I bambini hanno bisogno di costruire la propria autonomia, piano piano. Non hanno bisogno di essere solo un investimento, soprattutto non hanno bisogno di essere investiti delle aspettative dei genitori, hanno bisogno di capire quali siano le proprie.
Pensare al rapporto con i bambini come qualcosa di solo e soltanto naturale è improprio, lo sappiamo.
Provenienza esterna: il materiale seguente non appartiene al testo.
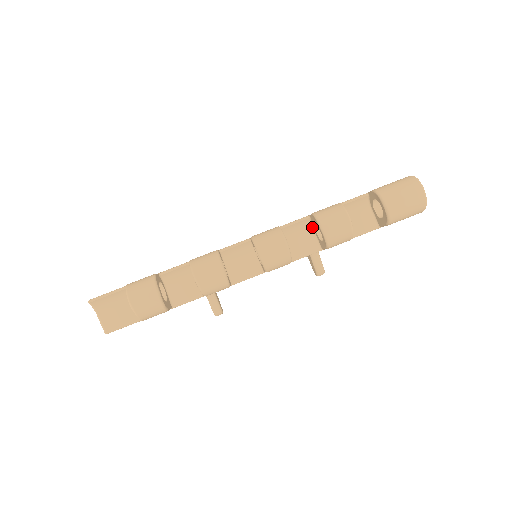
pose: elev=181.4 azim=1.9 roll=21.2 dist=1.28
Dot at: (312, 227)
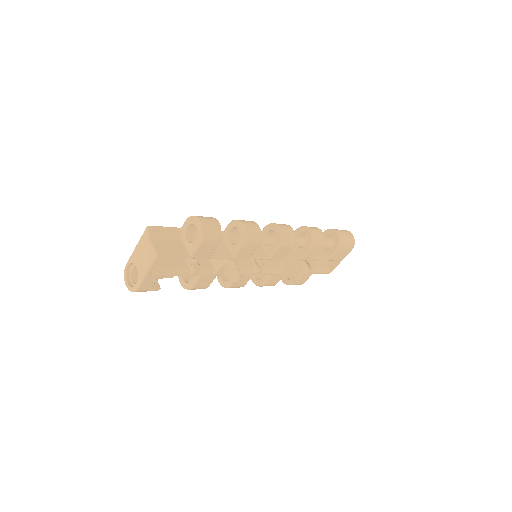
Dot at: occluded
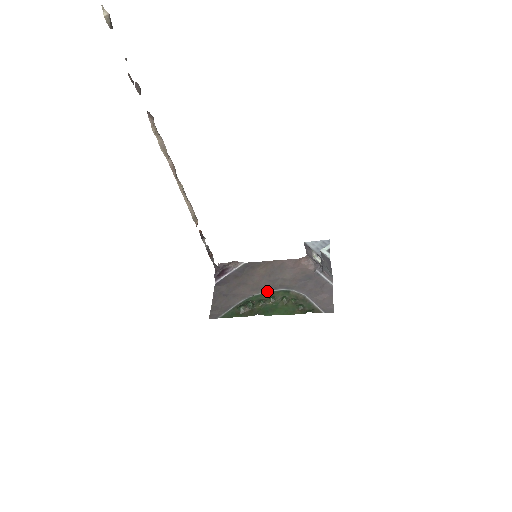
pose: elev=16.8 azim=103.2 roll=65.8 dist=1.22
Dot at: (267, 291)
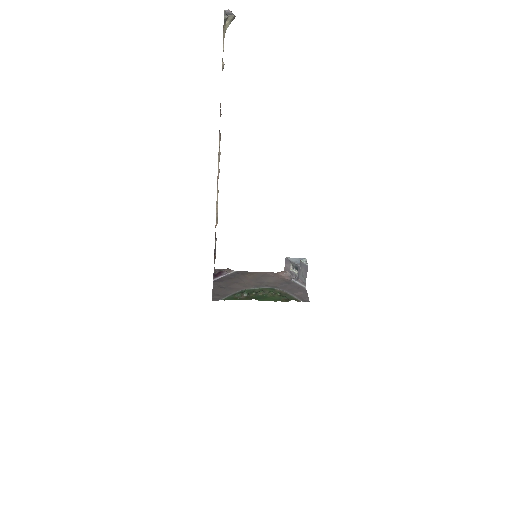
Dot at: (257, 288)
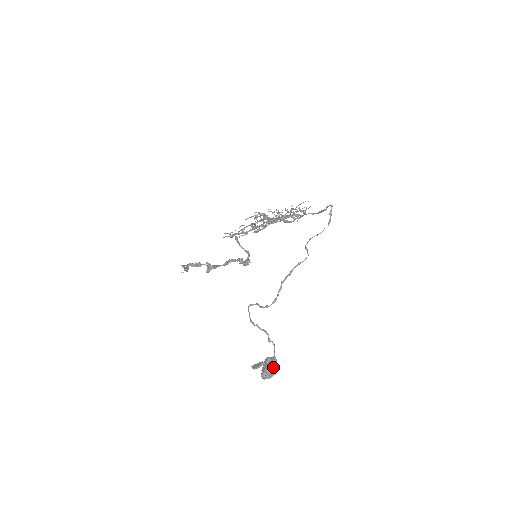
Essere un “genitore sufficientemente buono” chiede l'assunzione di responsabilità, chiede di fare un lavoro su noi stessi, chiede tempo per cotruire la relazione, per averne cura, per nutrirla e noi siamo poveri di tempo.
Non voglio criticare queste iniziative, perchè io in quel progetto con i genitori ci avevo creduto, perchè credo che ogni occasione che ci permette di crescere sia una buona occasione, ma sono prudentemente preoccupata, soprattutto in questa fase di disorientamento sociale, culturale ed economico, in un momento in cui gli esperti sono così altamente quotati, a loro affideremmo qualsiasi cosa sicuri che farebbero meglio di altri. Esperti, tecnici...e noi che facciamo? Che ne facciamo della nostra facoltà di guardare, capire, vivere? Che ruolo diamo al nostro saper stare nella quotidianità, alla nostra esperienza, al nostro vissuto? Abdichiamo ad ogni nostro ruolo, ad ogni responsabilità, anche quella verso i nostri figli?